Representative examples of E3 ligases functioning as a (a) multi-subunit protein complex (CRL) or (b) a standalone enzyme (HECD3). c Venn diagram of pairwise interactions of adaptors, receptors, and scaffold proteins with E3s. d Annotation of 462 E3 ligases into complex, standalone, or unclassified modes of action. e Family-wise mapping of data from (d). f Pairwise E3–substrate interactions for all E3s obtained by integrating data from known ESIs, mapped transient direct and indirect PPIs, and predicted ESIs. g Mapping of the ubiquitinated proteome with E3s (≈ 62%, n = 12464). h Schematic showing substrate categorization into E3-specific, family-specific, and promiscuous classes (left) and their relative distributions mapped onto E3 families (right). i Representative examples for the three types of ESI networks.

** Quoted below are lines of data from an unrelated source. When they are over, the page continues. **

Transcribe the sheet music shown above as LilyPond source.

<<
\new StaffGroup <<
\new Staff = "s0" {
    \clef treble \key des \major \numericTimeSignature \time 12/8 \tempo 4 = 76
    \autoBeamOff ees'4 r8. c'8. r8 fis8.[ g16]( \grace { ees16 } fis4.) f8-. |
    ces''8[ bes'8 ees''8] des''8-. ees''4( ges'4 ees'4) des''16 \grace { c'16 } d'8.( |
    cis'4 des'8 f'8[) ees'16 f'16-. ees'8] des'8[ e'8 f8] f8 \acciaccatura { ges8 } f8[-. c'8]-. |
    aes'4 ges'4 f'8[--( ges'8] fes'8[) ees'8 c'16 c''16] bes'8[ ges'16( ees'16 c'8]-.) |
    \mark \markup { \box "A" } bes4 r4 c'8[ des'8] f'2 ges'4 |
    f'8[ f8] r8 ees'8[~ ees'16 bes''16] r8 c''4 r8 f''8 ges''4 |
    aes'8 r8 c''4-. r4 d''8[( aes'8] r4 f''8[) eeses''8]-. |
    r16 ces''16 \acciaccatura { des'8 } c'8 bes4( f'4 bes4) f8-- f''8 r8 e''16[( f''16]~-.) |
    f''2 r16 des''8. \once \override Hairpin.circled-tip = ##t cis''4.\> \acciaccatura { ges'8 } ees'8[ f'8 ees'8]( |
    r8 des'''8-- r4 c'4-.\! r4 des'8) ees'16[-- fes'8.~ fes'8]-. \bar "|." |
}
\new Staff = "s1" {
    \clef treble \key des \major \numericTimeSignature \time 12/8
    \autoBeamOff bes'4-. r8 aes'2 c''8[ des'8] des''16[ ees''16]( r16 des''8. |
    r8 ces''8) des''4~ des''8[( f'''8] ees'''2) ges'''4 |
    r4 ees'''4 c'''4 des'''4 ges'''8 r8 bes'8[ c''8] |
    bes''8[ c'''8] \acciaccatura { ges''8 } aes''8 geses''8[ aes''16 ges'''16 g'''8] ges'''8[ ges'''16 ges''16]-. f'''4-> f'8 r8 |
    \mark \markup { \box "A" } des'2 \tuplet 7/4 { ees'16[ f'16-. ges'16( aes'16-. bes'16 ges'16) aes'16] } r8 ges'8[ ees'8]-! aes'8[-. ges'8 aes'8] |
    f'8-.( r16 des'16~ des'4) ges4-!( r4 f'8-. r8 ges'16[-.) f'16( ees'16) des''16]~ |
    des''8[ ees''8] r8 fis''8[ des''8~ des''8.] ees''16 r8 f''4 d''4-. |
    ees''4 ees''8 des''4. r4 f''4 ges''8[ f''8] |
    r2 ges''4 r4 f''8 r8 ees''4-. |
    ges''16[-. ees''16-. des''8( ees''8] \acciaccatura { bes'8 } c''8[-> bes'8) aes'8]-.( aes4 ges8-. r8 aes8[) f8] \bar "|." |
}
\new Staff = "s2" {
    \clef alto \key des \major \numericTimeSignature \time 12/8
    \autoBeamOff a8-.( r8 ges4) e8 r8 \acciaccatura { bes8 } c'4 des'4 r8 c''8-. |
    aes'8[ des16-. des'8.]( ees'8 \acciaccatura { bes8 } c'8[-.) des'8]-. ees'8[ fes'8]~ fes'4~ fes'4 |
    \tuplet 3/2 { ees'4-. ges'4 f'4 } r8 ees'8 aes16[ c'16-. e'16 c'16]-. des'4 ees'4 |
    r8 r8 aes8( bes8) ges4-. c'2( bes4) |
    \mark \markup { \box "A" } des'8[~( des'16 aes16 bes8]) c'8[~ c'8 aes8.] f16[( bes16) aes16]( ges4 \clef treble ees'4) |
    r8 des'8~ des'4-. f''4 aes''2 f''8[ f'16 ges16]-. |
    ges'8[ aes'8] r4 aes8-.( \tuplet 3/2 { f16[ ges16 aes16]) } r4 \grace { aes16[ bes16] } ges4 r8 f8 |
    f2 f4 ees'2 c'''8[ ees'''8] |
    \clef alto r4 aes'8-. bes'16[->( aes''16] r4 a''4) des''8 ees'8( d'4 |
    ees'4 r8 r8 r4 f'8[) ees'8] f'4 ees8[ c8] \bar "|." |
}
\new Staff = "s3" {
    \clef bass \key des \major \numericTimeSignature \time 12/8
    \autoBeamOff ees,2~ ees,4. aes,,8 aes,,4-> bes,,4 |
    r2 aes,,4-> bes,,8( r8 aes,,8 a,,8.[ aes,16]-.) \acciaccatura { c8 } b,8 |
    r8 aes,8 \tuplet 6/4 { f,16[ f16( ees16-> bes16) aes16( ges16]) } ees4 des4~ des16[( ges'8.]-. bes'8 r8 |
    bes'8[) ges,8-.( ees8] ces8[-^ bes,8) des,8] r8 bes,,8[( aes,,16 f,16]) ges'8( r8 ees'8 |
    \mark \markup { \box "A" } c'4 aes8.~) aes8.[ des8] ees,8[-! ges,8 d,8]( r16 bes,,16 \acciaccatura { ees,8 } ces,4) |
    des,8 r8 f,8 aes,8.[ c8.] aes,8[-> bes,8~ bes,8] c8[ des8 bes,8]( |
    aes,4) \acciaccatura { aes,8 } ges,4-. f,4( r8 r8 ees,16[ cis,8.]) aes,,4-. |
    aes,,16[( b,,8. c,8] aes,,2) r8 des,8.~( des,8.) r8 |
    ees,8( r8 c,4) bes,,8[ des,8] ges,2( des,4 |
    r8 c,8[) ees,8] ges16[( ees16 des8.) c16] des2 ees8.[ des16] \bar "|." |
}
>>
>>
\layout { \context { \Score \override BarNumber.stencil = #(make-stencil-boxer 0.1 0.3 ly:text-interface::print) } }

Fig. 6. Druggability map of the E3 ligome.

a Distribution of known E3 handles (extracted from PROTACs, top) and expanded set of E3 binders (potential lead compounds, bottom) targeting E3 families. Individual proteins uniquely targeted by E3 handles (n = 16, black) and E3 binders (n = 40, red) are displayed for each family. Grey-filled boxes (top) show closely related protein targets for E3 handle/PROTAC repurposing. b Reduced 2D UMAP chemical space of E3 handles (n = 96) and E3 binders (n = 13524); sizeproportional to p-ChEMBL value. Compound clusters (colored) within UMAP space represent distinct chemical structures (Cluster centers indexed #1–20) are identified by local density peaks (see Supplementary Figs. 21). c Magnified view of cluster #2 showing dense sub-clusters of compounds targeting multiple proteins. d Log-transformed propensities, LP_ij of individual compound clusters capture binding likelihood. e Sankey plot showing the map between PDB (3D interaction), ELIOT (pocketome), individual E3 proteins (19/56), and their compound clusters (covering 212/13620) from our small-molecule interaction analysis. f Magnified view of cluster #13 showing the proximity of E3 handles targeting MDM2/4 to SMUF1/BCL6 binders, inferred from compound similarity and clustering in the reduced UMAP representation. g Example of a potential lead compound identified from cluster #4. Ligand 4QH (similar to JQ1) binds to TIF1A bromodomain (PDB code: 4ZQL) and can be developed into a specific E3 handle. Binding site analysis (from ELIOT) indicates a favorable PROTAC score and high similarity to the TRI33 bromodomain pocket (RING8 member).